Un viaje por la historia entre murallas y baluartes

La historia de Dalt Vila se remonta a la fundación fenicia de Ibosim en el año 654 a. C., pasando por etapas púnicas, romanas, bizantinas y musulmanas, hasta su conquista cristiana en 1235. Cada periodo dejó una huella visible en el trazado urbano y en los edificios que hoy conforman el conjunto histórico. Las murallas renacentistas, diseñadas por ingenieros como Giovanni Battista Calvi y Jacobo Paleazzi Fratin, cuentan con siete baluartes desde los que se obtienen vistas privilegiadas del puerto, de Formentera y de las Salinas, un paisaje que en invierno se muestra especialmente nítido.

El recorrido por la parte alta conduce hasta el núcleo fundacional de la ciudad, donde se alzan la Catedral de Santa María y el antiguo Castell o Almudaina. Este espacio fue lugar de culto para distintas civilizaciones y concentra algunos de los edificios más representativos del poder religioso y político de la isla. En los meses más fríos, la ausencia de aglomeraciones permite disfrutar con calma de plazas, miradores y museos, como el Museu Arqueològic d’Eivissa i Formentera, integrando la visita cultural con la contemplación del paisaje.

Ibiza más allá del verano: patrimonio y calma invernal

Visitar Ibiza en invierno es también una oportunidad para descubrir su dimensión cultural más allá del sol y la fiesta.

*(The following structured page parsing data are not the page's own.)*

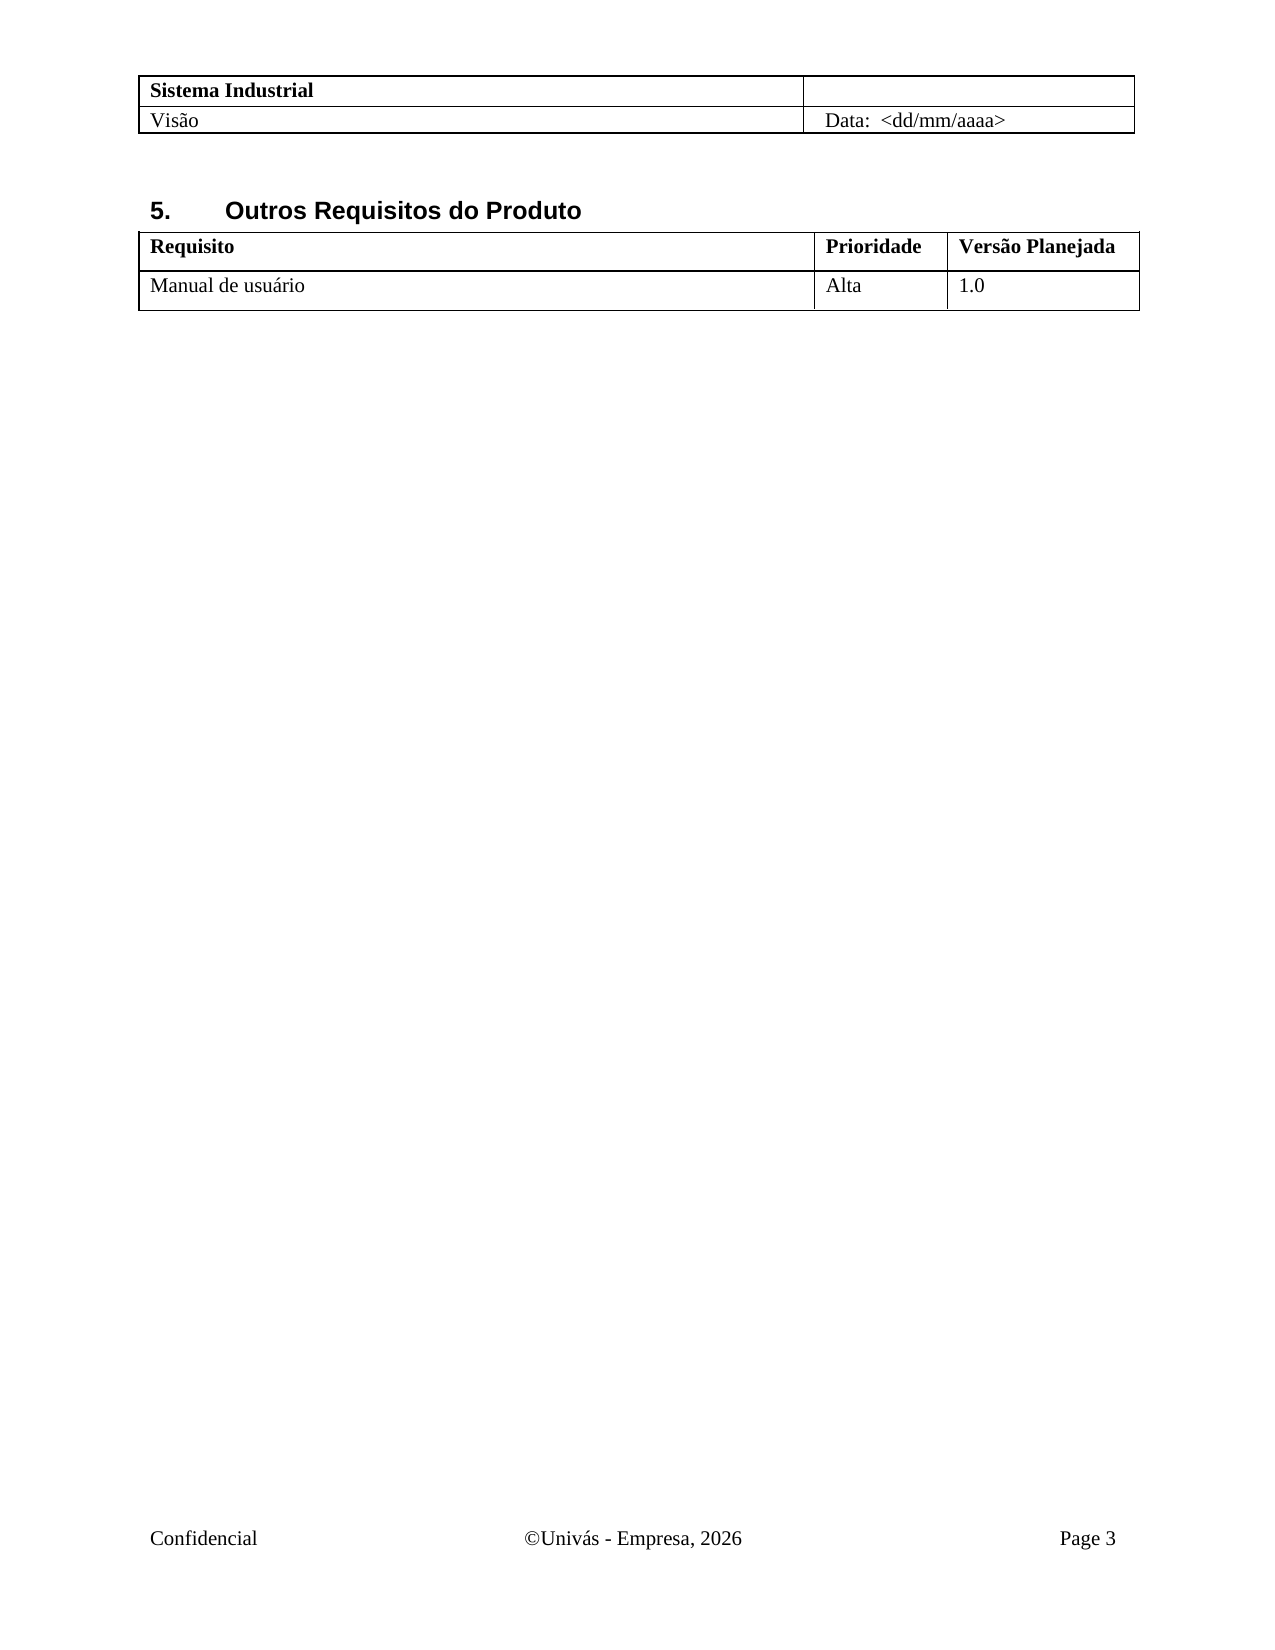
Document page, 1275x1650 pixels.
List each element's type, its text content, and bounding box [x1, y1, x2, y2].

table_header Requisito [140, 233, 814, 270]
table_cell Manual de usuário [140, 272, 814, 309]
table_header Versão Planejada [948, 233, 1139, 270]
table_cell Alta [815, 272, 947, 309]
subtitle Outros Requisitos do Produto [150, 196, 1125, 225]
table_cell 1.0 [948, 272, 1139, 309]
table_header Prioridade [815, 233, 947, 270]
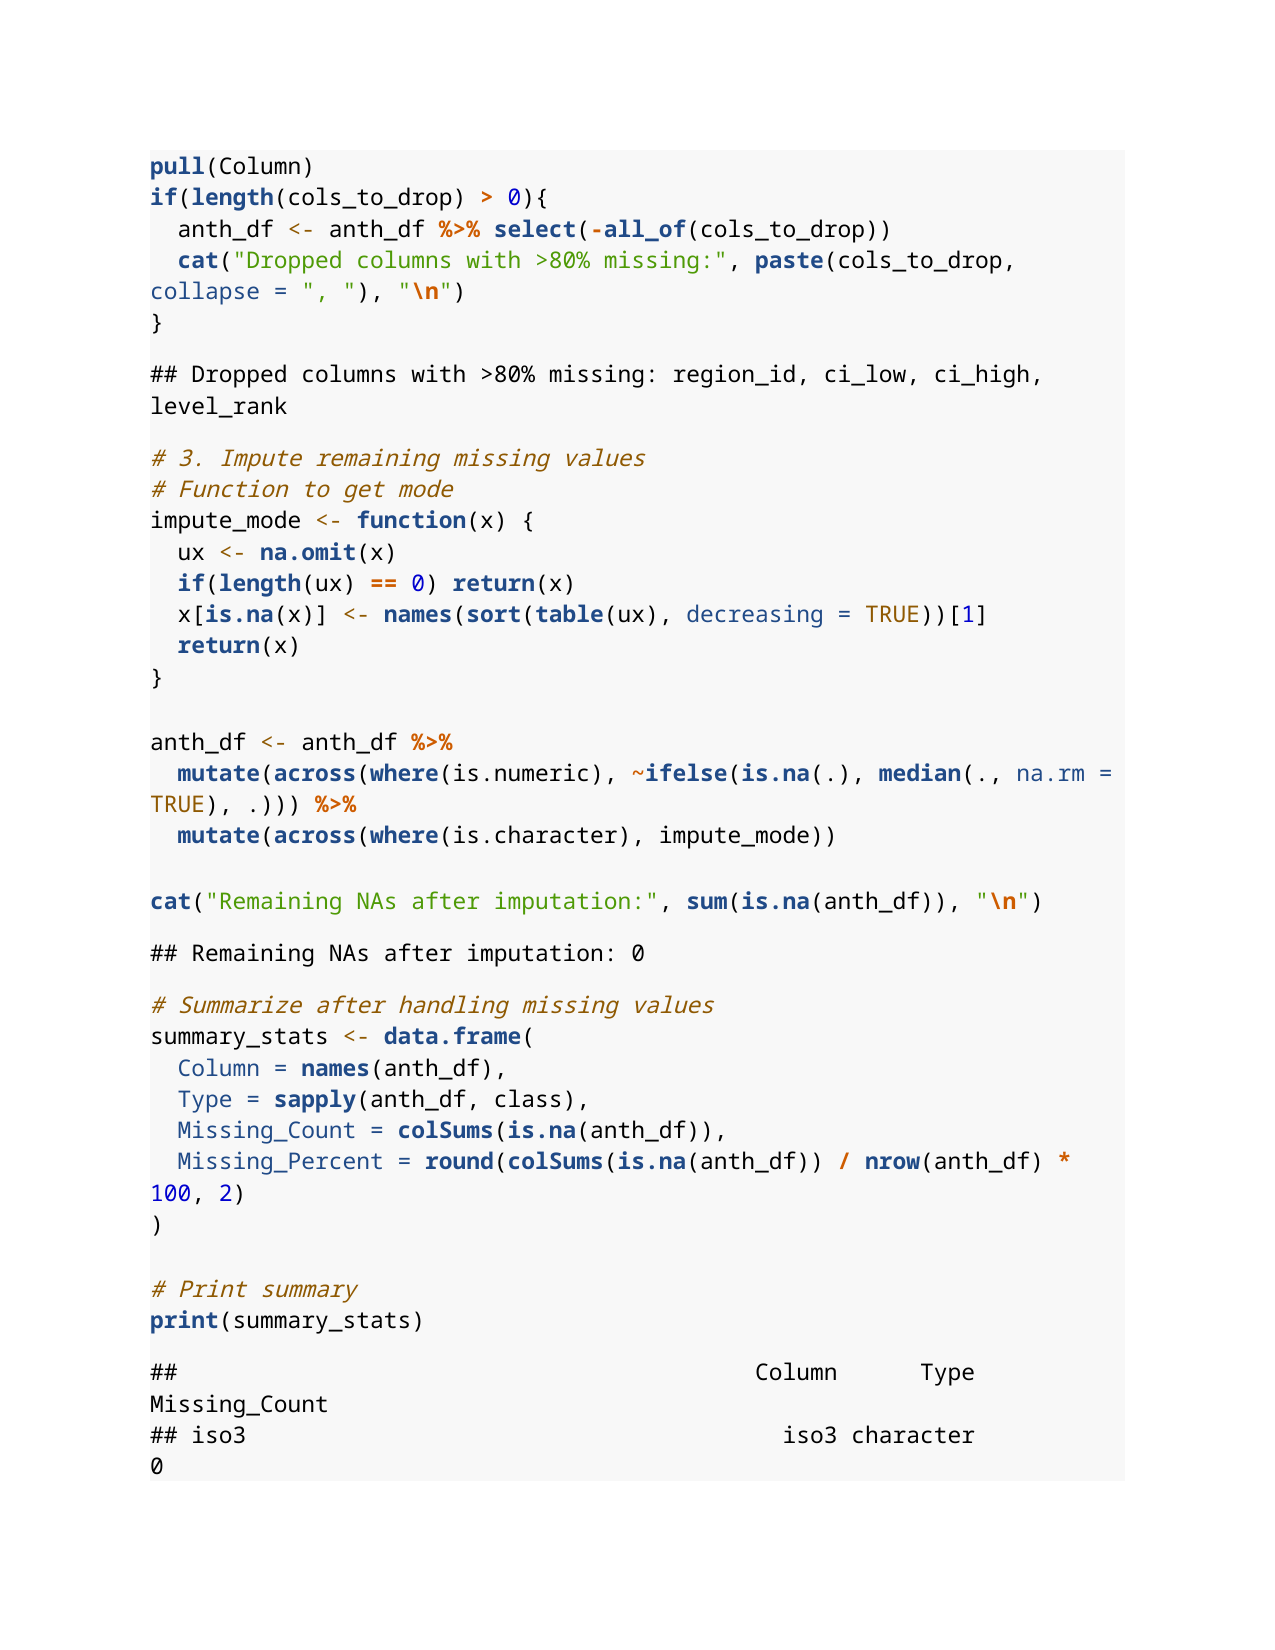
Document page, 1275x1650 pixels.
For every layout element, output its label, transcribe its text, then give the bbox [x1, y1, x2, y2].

text ## Remaining NAs after imputation: 0 [150, 937, 1125, 968]
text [150, 1356, 1125, 1481]
text # 2. Drop columns with >80% missing values cols_to_drop <- missing_summary %>% filter(Missing_Percent > 80) %>% pull(Column) if(length(cols_to_drop) > 0){ anth_df <- anth_df %>% select(-all_of(cols_to_drop)) cat("Dropped columns with >80% missing:", paste(cols_to_drop, collapse = ", "), "\n") } [150, 150, 1125, 337]
text # Summarize after handling missing values summary_stats <- data.frame( Column = names(anth_df), Type = sapply(anth_df, class), Missing_Count = colSums(is.na(anth_df)), Missing_Percent = round(colSums(is.na(anth_df)) / nrow(anth_df) * 100, 2) ) # Print summary print(summary_stats) [150, 989, 1125, 1336]
text # 3. Impute remaining missing values # Function to get mode impute_mode <- function(x) { ux <- na.omit(x) if(length(ux) == 0) return(x) x[is.na(x)] <- names(sort(table(ux), decreasing = TRUE))[1] return(x) } anth_df <- anth_df %>% mutate(across(where(is.numeric), ~ifelse(is.na(.), median(., na.rm = TRUE), .))) %>% mutate(across(where(is.character), impute_mode)) cat("Remaining NAs after imputation:", sum(is.na(anth_df)), "\n") [150, 442, 1125, 916]
text ## Dropped columns with >80% missing: region_id, ci_low, ci_high, level_rank [150, 358, 1125, 421]
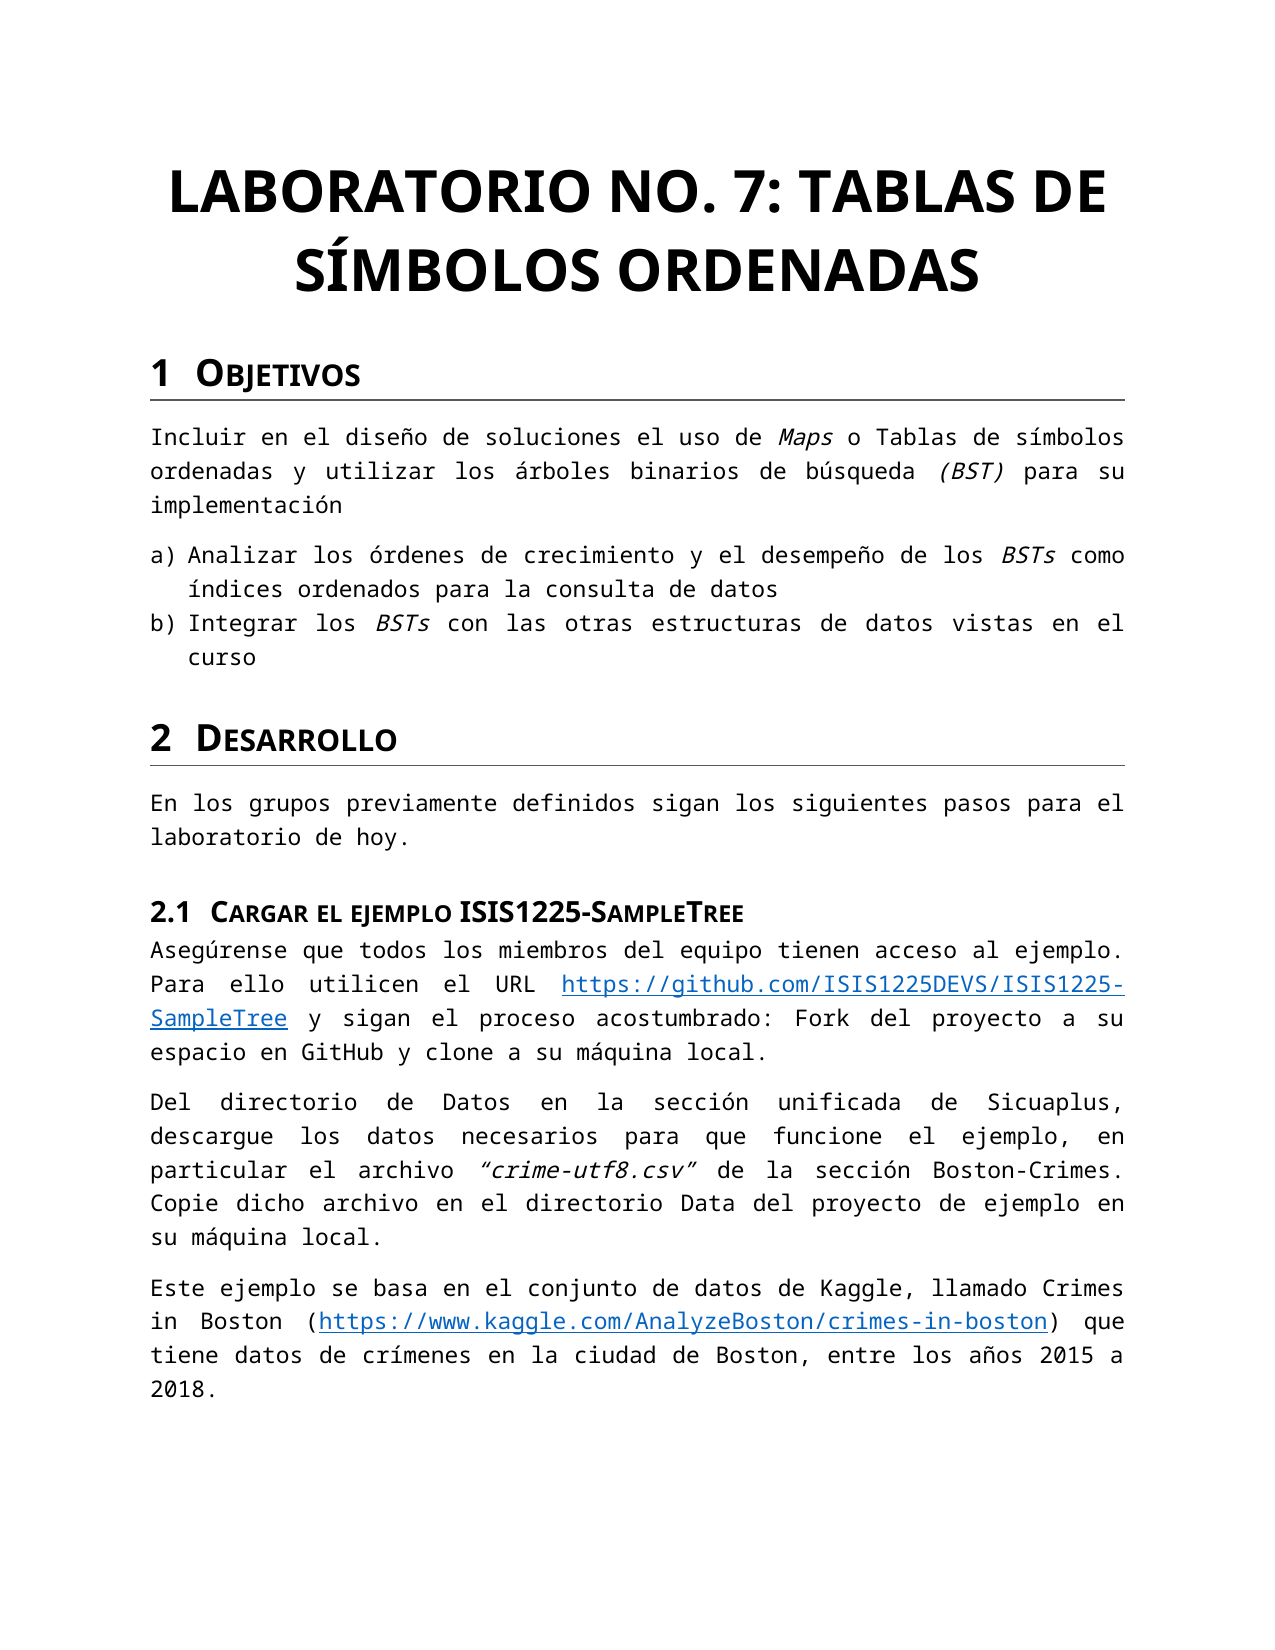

Barrios extramuros como Sa Penya o Sa Marina mantienen su actividad cotidiana, mientras que enclaves como la necrópolis de Puig des Molins, con más de 4.000 sepulturas fenicio-púnicas y romanas, refuerzan el valor histórico que llevó a la Unesco a reconocer este conjunto en 1999. Todo ello convierte a Dalt Vila en una joya del Mediterráneo español, ideal para una escapada invernal centrada en el patrimonio, la historia y la autenticidad.

Viajar en invierno a una isla del Mediterráneo permite descubrir una cara distinta, más serena y auténtica, alejada de las multitudes y del bullicio estival. Calles empedradas en silencio, murallas centenarias recortadas contra el cielo y un legado histórico que se percibe en cada rincón convierten este destino en una elección idónea para quienes buscan patrimonio, calma y belleza arquitectónica. Su casco antiguo, elevado sobre el puerto, conserva intacta la huella de las civilizaciones que lo habitaron y ofrece un recorrido pausado por siglos de historia en un entorno declarado Patrimonio de la Humanidad.